About this exercise: Write the entries out exactly. Any images they hold stay out of the copy.

Dataset:
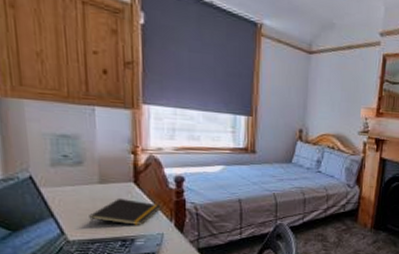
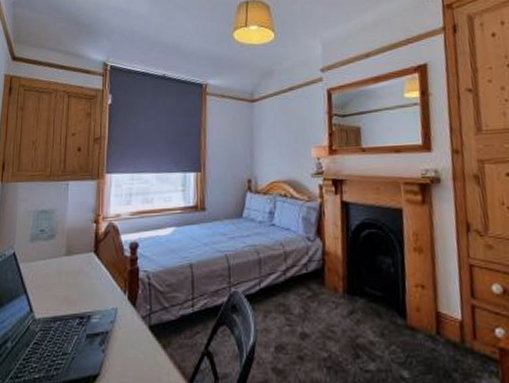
notepad: present [89,199,161,227] -> none [54,271,116,303]

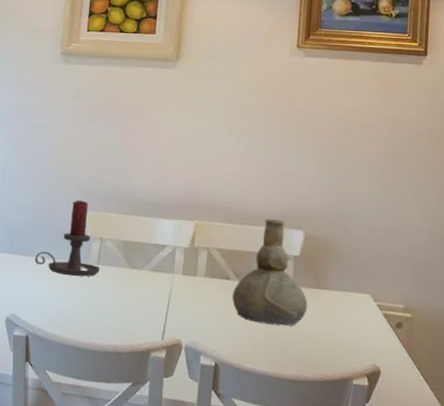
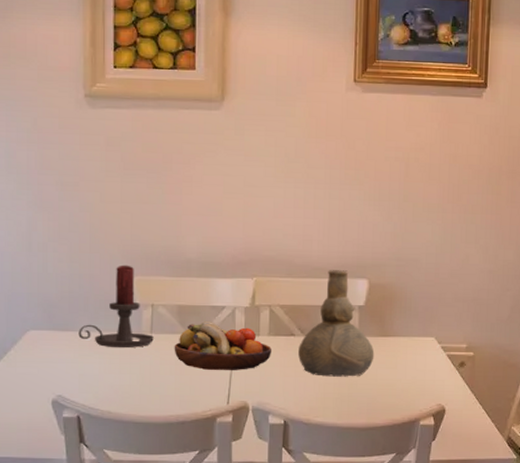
fruit bowl: none [117,258,207,308] -> present [174,321,271,370]

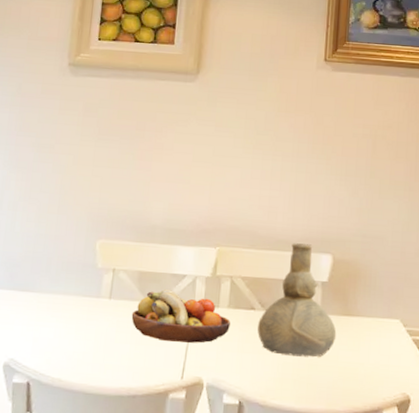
candle holder: present [78,264,154,349] -> none [38,227,112,313]

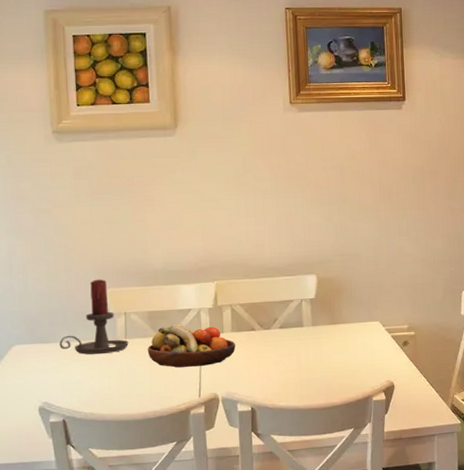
candle holder: none [38,227,112,313] -> present [59,279,128,355]
vase: present [257,243,337,358] -> none [259,268,328,365]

Your response:
notepad: present [89,199,161,227] -> none [54,271,116,303]

fruit bowl: none [117,258,207,308] -> present [174,321,271,370]

candle holder: present [78,264,154,349] -> none [38,227,112,313]

candle holder: none [38,227,112,313] -> present [59,279,128,355]
vase: present [257,243,337,358] -> none [259,268,328,365]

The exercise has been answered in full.